▶ [TEXT SHOWN]:
-- Opening Marker --

Splatter meets subtext in this fairly ambitious Hong Kong offering from director Ho Cheung-Pang and producer-star Josie Ho.
What would you be willing to do to secure your perfect dream home? Sheung (Josie Ho) is prepared to kill, repeatedly and graphically, as she slaughters her way through the inhabitants of the Hong Kong apartment block in which her ideal residence is located. DREAM HOME isn't 96 minutes of ultra-violence, however. In between the deaths we get to see flashbacks explaining how Sheung ended up in this situation. Working for a bank in the daytime, she also works an evening job at a shop to help repay her debts and save for the flat of her dreams. The flat just happens to be located in a plush apartment block opposite the rundown tenement where she currently shares a room with her brother. With their parents they grew up in slums which were demolished to make way for the kind of over-priced housing she now wants to live in.

-- Closing Marker --

▶ [DATA PROVIDED]:
-- Opening Marker --

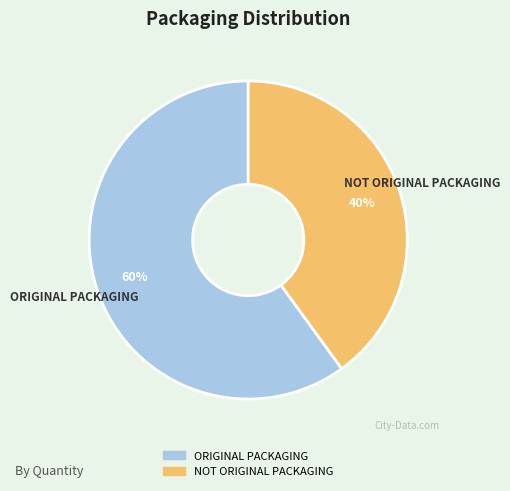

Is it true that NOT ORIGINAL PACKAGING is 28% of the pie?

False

-- Closing Marker --
-- Opening Marker --

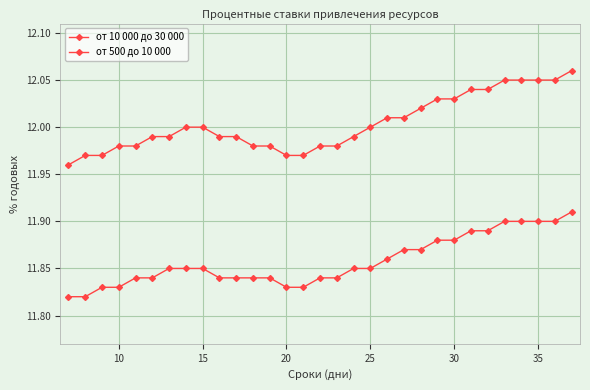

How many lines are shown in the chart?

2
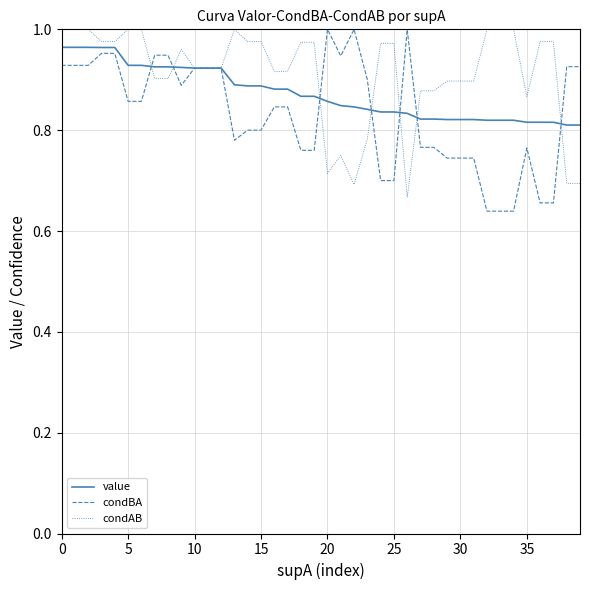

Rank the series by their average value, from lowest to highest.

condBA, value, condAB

-- Closing Marker --

▶ [EXERCISE BRIEF]: Pick up the DREAM HOME film review after its last sentence and keep writing it. The data is separate material with no connection to the film review.

▶ [YOUR RESPONSE]:
There's a heavy political and socio-cultural edge to DREAM HOME, but it never gets in the way of the story. The opening caption puts into context the vast gulf between housing prices in Hong Kong and the average working wage, and numerous references are made to the banking and credit card systems that are designed to keep people in debt. Nobody is happy, everyone seems to be having joyless affairs, or is on drugs. Teenagers indulge in empty, meaningless, drug-fuelled group sex, and everybody seems to be using somebody else for their own selfish reasons. No more is this lifestyle typified than by its cental character, who is willing to let others die (including her own family) to fulfil her materialistic dream. The film ends with hints of financial crashes to come, and the suggestion that despite all her extreme efforts, Sheun may still not be able to have what she wants.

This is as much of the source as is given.